FILE PHOTO: Michael Owen of Liverpool takes on the West Ham defence at Anfield. Photo: Gallo Images


London - In terms of making a first impression, Michael Owen could not have done anything more. Pitched into an FA Youth Cup quarter-final against Manchester United at Anfield, he scored a hat-trick.

We had heard his name mentioned around the club as being someone to keep an eye on but it was in that game, in the spring of 1996, I thought Michael was going to be something special. His finishing was deadly, delivered in a calmness you would not expect a 16-year-old to possess.

What really sticks in my mind from that night, though, was Michael’s tackling. I was known as being someone who was not afraid to put his foot in but Michael made me wince with some of the challenges he made. He was desperate to win and had an incredible mental strength.

Within 12 months, we were both in Liverpool’s first-team squad and, as we were the youngest in the group, we became friends and room-mates.

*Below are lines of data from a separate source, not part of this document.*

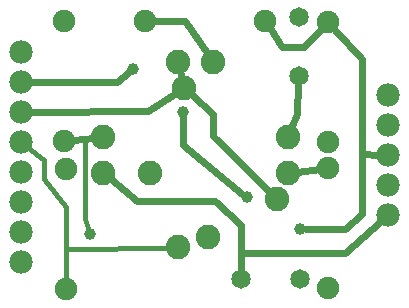
<source format=gbl>
G04 MADE WITH FRITZING*
G04 WWW.FRITZING.ORG*
G04 DOUBLE SIDED*
G04 HOLES PLATED*
G04 CONTOUR ON CENTER OF CONTOUR VECTOR*
%ASAXBY*%
%FSLAX23Y23*%
%MOIN*%
%OFA0B0*%
%SFA1.0B1.0*%
%ADD10C,0.082000*%
%ADD11C,0.078000*%
%ADD12C,0.075000*%
%ADD13C,0.065000*%
%ADD14C,0.039370*%
%ADD15C,0.024000*%
%ADD16C,0.016000*%
%LNCOPPER0*%
G90*
G70*
G54D10*
X598Y200D03*
X964Y449D03*
X717Y819D03*
X350Y567D03*
X699Y233D03*
X619Y732D03*
X929Y361D03*
X599Y819D03*
X350Y449D03*
X965Y567D03*
X507Y449D03*
G54D11*
X1298Y708D03*
X1298Y608D03*
X1298Y508D03*
X1298Y408D03*
X1298Y308D03*
X77Y851D03*
X77Y751D03*
X77Y651D03*
X77Y551D03*
X77Y451D03*
X77Y351D03*
X77Y251D03*
X77Y151D03*
G54D12*
X220Y956D03*
X220Y556D03*
X889Y956D03*
X489Y956D03*
X1100Y950D03*
X1100Y550D03*
X1100Y63D03*
X1100Y463D03*
X226Y460D03*
X226Y60D03*
G54D13*
X1007Y94D03*
X810Y94D03*
X1001Y772D03*
X1001Y969D03*
G54D14*
X450Y795D03*
X306Y243D03*
X828Y367D03*
X616Y652D03*
X1007Y262D03*
G54D15*
X1157Y181D02*
X1276Y288D01*
D02*
X809Y181D02*
X1157Y181D01*
D02*
X810Y119D02*
X809Y181D01*
G54D16*
D02*
X225Y194D02*
X226Y89D01*
D02*
X566Y199D02*
X225Y194D01*
G54D15*
D02*
X1212Y510D02*
X1268Y509D01*
D02*
X1212Y312D02*
X1212Y510D01*
D02*
X1157Y262D02*
X1212Y312D01*
D02*
X1026Y262D02*
X1157Y262D01*
D02*
X1212Y510D02*
X1268Y509D01*
D02*
X1119Y929D02*
X1212Y827D01*
D02*
X1212Y827D02*
X1212Y510D01*
D02*
X946Y869D02*
X1020Y869D01*
D02*
X1020Y869D02*
X1080Y930D01*
D02*
X905Y932D02*
X946Y869D01*
D02*
X994Y645D02*
X999Y747D01*
D02*
X976Y597D02*
X994Y645D01*
D02*
X996Y452D02*
X1072Y460D01*
D02*
X809Y275D02*
X810Y119D01*
D02*
X722Y355D02*
X809Y275D01*
D02*
X375Y428D02*
X461Y354D01*
D02*
X461Y354D02*
X722Y355D01*
D02*
X606Y788D02*
X612Y763D01*
D02*
X643Y711D02*
X716Y645D01*
D02*
X716Y645D02*
X716Y571D01*
D02*
X716Y571D02*
X906Y383D01*
D02*
X499Y653D02*
X107Y651D01*
D02*
X592Y714D02*
X499Y653D01*
D02*
X699Y846D02*
X623Y956D01*
D02*
X623Y956D02*
X518Y956D01*
D02*
X318Y564D02*
X248Y559D01*
G54D16*
D02*
X225Y336D02*
X225Y188D01*
D02*
X225Y188D02*
X226Y83D01*
D02*
X151Y492D02*
X151Y429D01*
D02*
X151Y429D02*
X225Y336D01*
D02*
X96Y536D02*
X151Y492D01*
G54D15*
D02*
X394Y751D02*
X435Y783D01*
D02*
X107Y751D02*
X394Y751D01*
G54D16*
D02*
X288Y560D02*
X243Y558D01*
D02*
X288Y294D02*
X288Y560D01*
D02*
X302Y256D02*
X288Y294D01*
G54D15*
D02*
X616Y633D02*
X616Y542D01*
D02*
X616Y542D02*
X813Y379D01*
G04 End of Copper0*
M02*
</source>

He scored a brilliant goal on his debut against Wimbledon and became one of the most talked-about footballers of his generation.

If you had said back then, just after he had been crowned European Footballer of the Year and scored that goal against Argentina, that he faced the prospect of ending his career sitting on the bench at Stoke, you would have been laughed out of town but, for a couple of a reasons, that is what has happened.

The first is injuries. Michael was not the same after he lost the pace that used to blow defenders away, the hamstring injury he sustained against Leeds in April 1999 had an enormous impact, as did the cruciate- ligament damage he suffered at the World Cup finals in 2006.

But another reason is that the role of the consummate goal poacher, the one in which Michael excelled, has effectively disappeared over the last few years. Teams now play 4-3-3 or 4-2-3-1 and neither of those systems suit Michael’s qualities.

It still annoys me that people forget what a top player he was. Michael had this unshakable belief that he was the best and wasn’t bothered about trying to usurp Robbie Fowler and Stan Collymore to get into Liverpool’s starting line-up.

The best strikers are single-minded and I saw at first hand how he was able to put disappointments to one side and bounce back when it really mattered. He used to take knocks in his career but he always came back with an answer.

When he was left on the bench for the 2001 League Cup final against Birmingham, he got his place back and ended up scoring the goals that won the FA Cup final against Arsenal and helped Liverpool qualify for the Champions League for the first time. He was, simply, a big-game player.

It’s why Real Madrid eventually came calling for him. Michael and I were rooming in America during Liverpool’s pre-season tour when he told me that Madrid had made him an offer and he was thinking seriously about it.

Liverpool had just signed Djibril Cisse and Milan Baros had returned from Euro 2004 as the winner of the Golden Boot. Michael felt the time was right to pursue a fresh challenge. I told him he was making a mistake, that Madrid were a football club rife with politics and he wouldn’t play.

They had Raul and Ronaldo, who always played, and to be a success at Madrid, you had to be more than just a goalscorer but Michael wouldn’t be moved. He thought he was the best and would become a success in Spain.

And in difficult circumstances, he did very well. Despite Real Madrid having three managers that season and him getting limited starting opportunities, he scored 16 times in 45 appearances.

He may not have won any honours but his reputation was not harmed. When he returned to England 12 months later, he could have come back to Anfield but Liverpool were outbid by Newcastle.

That story is well known but less so is the chance that arose to come back to Liverpool in 2009.

Liverpool supporters did not take too kindly to the way he left but I’m a firm believer that time is a healer and I’m sure they would have welcomed him back after his contract at Newcastle had expired.

I had heard he was thinking of joining Manchester United but he would have jumped at the opportunity to come back to Liverpool. He would have been happy to be a squad player and was excited at the opportunity to return home.

The way he left Liverpool had saddened Michael and he wanted the opportunity to redeem himself. I sent Rafa Benitez a message explaining what Liverpool could get on a free transfer but Benitez instead went out and bought David Ngog.

Joining United was a mistake. It ruined any chance of him repairing things with Liverpool fans and it’s safe to say United supporters never really took to him despite his famous winner against Manchester City.

Maybe he should have made this decision a couple of years ago or taken the chance to play in America or the Middle East. Something doesn’t seem right about him potentially bringing the curtain down on his career sitting on the bench when Stoke play Southampton.

But that won’t diminish my memories or opinion of him. He was a supreme goalscorer, capable of glorious moments, and the goal he swept past David Seaman in the Millennium Stadium in that 2001 final provided my finest Liverpool moment until Istanbul. For good reason it will be remembered as the ‘Owen Final’.